D’une part, la prise en charge juridique des faits en question se trouve partagée entre quatre juges selon une clé de répartition propre. Au même titre que les autres contentieux, celui de la santé est défini par « un simple découpage artificiel des compétences202 juridictionnelles entre le juge administratif et le juge judiciaire, puis para-juridictionnelle devant le juge disciplinaire qui dispose chacune de mécanisme de résolution des litiges.

D’autre part, il est à rappeler que les risques sanitaires, dans le cadre des soins, sont susceptibles d’être provoqués par les activités médicales d’un côté, puis par les décisions et agissements de l’administration sanitaire publique ou privée de l’autre côté. En effet, le manquement répréhensible en matière d'activités de santé est partagé entre plusieurs acteurs de santé: l'administration sanitaire, l'hôpital public, l'hôpital privé, le médecin, le Tradipraticien203 et le sorcier. Ces acteurs de santé sont tous susceptibles de provoquer un dommage de santé portant atteinte à l'intégrité corporelle. Cela a pour effet de créer des "clusters" de régimes de responsabilité évoluant à plusieurs vitesses.
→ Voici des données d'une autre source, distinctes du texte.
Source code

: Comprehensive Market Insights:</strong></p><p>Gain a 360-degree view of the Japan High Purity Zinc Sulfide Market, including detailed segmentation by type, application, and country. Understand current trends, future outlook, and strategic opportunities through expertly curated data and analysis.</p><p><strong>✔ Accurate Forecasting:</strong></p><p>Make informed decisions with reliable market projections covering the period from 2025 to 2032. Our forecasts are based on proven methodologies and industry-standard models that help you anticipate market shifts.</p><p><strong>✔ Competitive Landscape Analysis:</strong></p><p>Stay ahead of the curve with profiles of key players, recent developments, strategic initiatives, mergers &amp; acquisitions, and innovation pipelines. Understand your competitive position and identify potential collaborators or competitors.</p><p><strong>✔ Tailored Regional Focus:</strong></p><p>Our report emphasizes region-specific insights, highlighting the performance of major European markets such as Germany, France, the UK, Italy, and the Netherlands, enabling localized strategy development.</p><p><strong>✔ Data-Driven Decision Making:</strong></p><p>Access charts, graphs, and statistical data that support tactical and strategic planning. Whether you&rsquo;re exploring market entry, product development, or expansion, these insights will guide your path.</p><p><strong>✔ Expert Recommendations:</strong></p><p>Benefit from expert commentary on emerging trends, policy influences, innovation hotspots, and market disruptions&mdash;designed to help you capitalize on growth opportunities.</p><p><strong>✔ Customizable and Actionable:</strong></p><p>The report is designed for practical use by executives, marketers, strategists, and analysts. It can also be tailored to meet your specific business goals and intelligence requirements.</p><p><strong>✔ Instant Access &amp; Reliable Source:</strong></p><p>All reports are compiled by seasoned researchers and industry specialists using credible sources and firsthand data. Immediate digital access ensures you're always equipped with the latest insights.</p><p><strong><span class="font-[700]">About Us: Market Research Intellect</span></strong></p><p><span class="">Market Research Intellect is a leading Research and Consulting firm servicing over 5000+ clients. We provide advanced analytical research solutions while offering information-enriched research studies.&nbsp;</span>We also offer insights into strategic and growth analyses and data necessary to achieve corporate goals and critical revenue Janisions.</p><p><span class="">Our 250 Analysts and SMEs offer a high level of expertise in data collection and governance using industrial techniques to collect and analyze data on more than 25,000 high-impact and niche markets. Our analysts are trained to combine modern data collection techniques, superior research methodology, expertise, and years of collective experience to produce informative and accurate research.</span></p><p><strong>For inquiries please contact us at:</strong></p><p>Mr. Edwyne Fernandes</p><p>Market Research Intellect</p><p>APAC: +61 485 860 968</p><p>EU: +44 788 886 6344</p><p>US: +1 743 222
Ainsi, l’échiquier de responsabilité se trouve est formé de plusieurs pions de nature à disperser le régime de responsabilité en matière de santé.

Pour ce faire, il est important d’effectuer au préalable une revue du traitement de la responsabilité du praticien et des établissements de santé par le Législateur et l’Administration (Titre 1) pour aboutir à celui du juge afin de déterminer leur cohérence et dynamique commune et individuelle (Titre 2).

202J.-C. DUCHON-DORIS, La dualité de juridictions et le risque médical, dans J.-F. ABEILLE(dir), Le risque médical, op. cit., P 67.

203 Selon l’alinéa 2 de l’article 96 du Code de Santé, le Tradipraticien peut être une accoucheuse traditionnelle, un ou une Tradithérapeute, un ou une Herboriste, un ou une Médico-droguiste.